The Discrete Event Simulation is implemented in simpy
and takes into account the task graph, the spatial partitioning and the PE assignment of each task as decided by the scheduling heuristic.
from sched.simulate import Simulation
sim = Simulation(dag,
tasks_schedule,
pes_schedule,
channels_capacities=buffers_spaces,
buffer_nodes=buffer_nodes)
sim.execute(print_time=False)
simulated_makespan = sim.get_makespan()
The simulation returns the simulated makespan, that can be compared with the one returned by the Streaming-Sched heuristics.
This repository provides functions to create DAG with well-known structures, together with samples and unit tests for basic functionalities:
The dags
subfolder, contains functions to create Canonical Task Graphs generated from well-known computations: tasks chain, Fast Fourier Transform, Gaussian Elimination, and Tiled Cholesky Factorization.

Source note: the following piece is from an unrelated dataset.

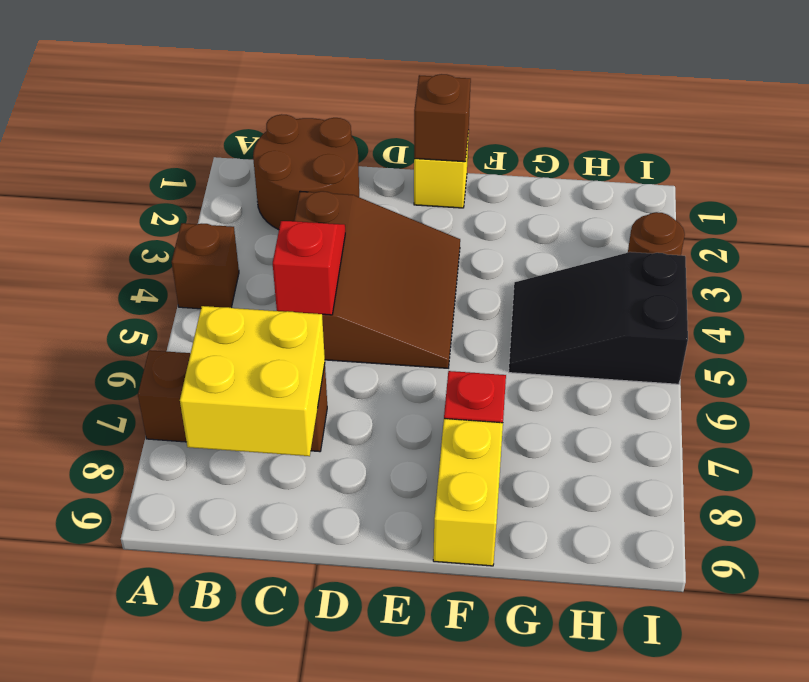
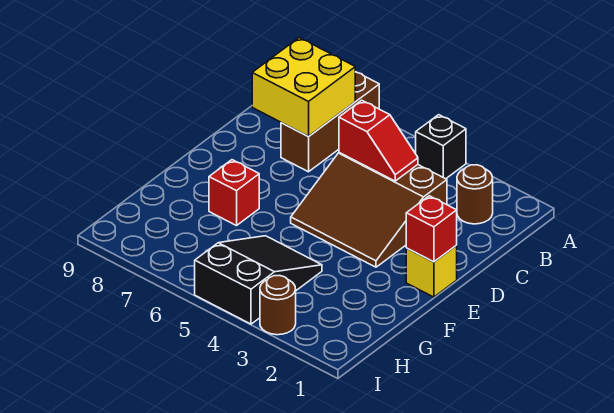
brown 1x1 brick [172,223,239,309] -> black 1x1 brick [416,115,466,179]
brown 2x2 round brick [253,114,359,230] -> brown 1x1 round brick [457,165,493,224]
brown 1x1 brick [414,74,471,162] -> red 1x1 brick [406,196,457,262]
yellow 1x2 brick [433,419,503,566] -> none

For a given topology, edge weights are randomly generated.
For example, to generate a random chain of tasks:
from dags import chain
N = 8 # Number of Tasks
W = 128 # Output volume of the first task
dag, source_node, sink_node = chain.build_chain_dag(N=N, W=W, random_nodes=True)
Please refer to the documentation in the appropriate module for the specific argument to pass to the creation function.
The samples
folder contains samples using various well-known DAG. Please refer to the relative README.
The tests
directory contains unit tests for validating basic functionalities.
Streaming-Sched is an open-source project. We are happy to accept Pull Requests with your contributions! Please follow the contribution guidelines before submitting a pull request.